I must keep fighting until I’m dying.
And Ol’ Man River, he just keeps rolling along
Eventually, Goro Suzuki refashioned himself for the stage and television as Jack Soo, the nickname Su assuming a Chinese surname since anyway all Asians look the same; it wasn’t really a lie. It was more like a serious joke. In those days there was no way to get out of camp to go on the road with a Japanese stage name. Juxtaposed in these stories of Goro/ Jack is heartfelt idealism with oppressive racism, and somewhere between impossibility and indignity, the funny and absurd arises. I sense here a wry comedic thread of irony, the sort of mismatch of picture bride to picture husband, of Crosby to Robeson, of entering camp on the river of the Ol’ Man. If Goro, over the years, cultivated the classic nisei deadpan he made famous on Barney Miller, as the detective sergeant Nick Yemana (is that a Japanese surname anyway?)—humor honed on adversity—John was the guy whose eyes lighted up. Years later John would take me to see the Roger and Hammerstein’s musical Flower Drum Song. And there I saw Jack Soo (Goro) crooning and tap dancing with Pat Suzuki. Hey, John chortled with amusement, I grew up with that guy. I gave him his first big break.

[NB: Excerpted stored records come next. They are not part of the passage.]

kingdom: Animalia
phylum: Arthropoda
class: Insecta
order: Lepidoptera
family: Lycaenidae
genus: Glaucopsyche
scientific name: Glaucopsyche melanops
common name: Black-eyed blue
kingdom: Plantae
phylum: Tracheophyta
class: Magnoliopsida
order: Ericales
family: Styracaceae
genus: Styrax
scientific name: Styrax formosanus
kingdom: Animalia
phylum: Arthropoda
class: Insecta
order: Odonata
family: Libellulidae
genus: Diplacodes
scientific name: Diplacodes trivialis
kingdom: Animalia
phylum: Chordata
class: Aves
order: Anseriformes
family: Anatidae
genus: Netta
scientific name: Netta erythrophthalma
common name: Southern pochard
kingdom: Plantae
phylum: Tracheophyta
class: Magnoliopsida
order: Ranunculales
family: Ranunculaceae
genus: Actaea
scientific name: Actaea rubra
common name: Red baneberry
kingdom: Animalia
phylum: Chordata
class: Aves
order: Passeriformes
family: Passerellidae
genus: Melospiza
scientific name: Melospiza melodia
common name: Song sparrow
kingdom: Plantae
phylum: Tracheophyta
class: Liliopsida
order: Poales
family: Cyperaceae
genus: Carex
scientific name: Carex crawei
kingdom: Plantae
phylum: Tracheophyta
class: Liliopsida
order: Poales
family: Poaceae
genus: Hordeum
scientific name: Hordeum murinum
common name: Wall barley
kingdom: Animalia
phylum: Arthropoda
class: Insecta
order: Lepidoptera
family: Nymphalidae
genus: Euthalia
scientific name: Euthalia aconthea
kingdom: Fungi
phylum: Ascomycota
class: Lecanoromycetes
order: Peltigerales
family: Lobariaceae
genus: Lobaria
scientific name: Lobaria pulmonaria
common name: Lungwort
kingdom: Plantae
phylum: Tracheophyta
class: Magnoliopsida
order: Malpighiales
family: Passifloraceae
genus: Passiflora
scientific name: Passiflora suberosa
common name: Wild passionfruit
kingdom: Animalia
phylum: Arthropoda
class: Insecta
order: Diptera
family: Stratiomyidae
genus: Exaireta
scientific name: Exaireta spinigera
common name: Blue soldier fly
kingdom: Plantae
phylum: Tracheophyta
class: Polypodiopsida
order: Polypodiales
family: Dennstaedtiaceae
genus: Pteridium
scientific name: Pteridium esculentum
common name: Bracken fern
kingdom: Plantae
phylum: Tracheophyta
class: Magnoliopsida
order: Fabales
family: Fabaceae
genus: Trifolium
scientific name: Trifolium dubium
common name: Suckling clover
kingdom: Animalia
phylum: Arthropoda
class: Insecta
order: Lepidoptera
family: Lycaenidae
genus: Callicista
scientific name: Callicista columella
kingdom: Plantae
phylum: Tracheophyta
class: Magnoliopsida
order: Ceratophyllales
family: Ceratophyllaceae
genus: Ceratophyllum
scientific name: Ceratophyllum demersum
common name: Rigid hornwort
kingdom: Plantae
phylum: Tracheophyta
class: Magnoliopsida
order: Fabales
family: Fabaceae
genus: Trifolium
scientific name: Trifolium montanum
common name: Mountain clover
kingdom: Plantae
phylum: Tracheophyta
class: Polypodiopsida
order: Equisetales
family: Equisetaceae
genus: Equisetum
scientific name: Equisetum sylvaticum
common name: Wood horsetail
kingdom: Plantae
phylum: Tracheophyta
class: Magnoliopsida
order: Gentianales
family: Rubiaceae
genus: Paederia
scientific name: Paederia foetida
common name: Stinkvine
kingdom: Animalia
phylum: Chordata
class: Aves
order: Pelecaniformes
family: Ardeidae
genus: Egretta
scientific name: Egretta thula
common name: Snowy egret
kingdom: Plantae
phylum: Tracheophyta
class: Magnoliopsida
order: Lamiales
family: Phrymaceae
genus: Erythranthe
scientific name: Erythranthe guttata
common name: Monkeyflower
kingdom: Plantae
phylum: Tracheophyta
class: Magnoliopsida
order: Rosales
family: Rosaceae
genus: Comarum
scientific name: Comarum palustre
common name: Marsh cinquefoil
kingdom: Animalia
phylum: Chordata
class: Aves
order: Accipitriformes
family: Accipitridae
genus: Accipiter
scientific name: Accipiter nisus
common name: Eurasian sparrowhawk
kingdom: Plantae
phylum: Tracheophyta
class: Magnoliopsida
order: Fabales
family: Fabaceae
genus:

Sometime in 1978, I remember finally meeting Jack Soo at the Centenary Methodist summer church bazaar in Los Angeles. I say I met Jack Soo, since his famous comedic and performer’s face was by then so familiar, but the man I really met was Goro Suzuki, who, ailing from cancer, stood with John among the booths of snow cones, teriyaki sticks, and flipping ping-pongs into bowls of goldfish. On a hot August weekend, John stepped forward unsteadily on his cane. The two men had perhaps only seen each other a few times since the war years. One of the last encounters may have been as long ago as 1949 in Oakland when John presided over Mrs. Suzuki’s funeral. And though John may have wished for an old joke, one last consummate wisecrack, Goro, unable to speak, held John’s hand and wept.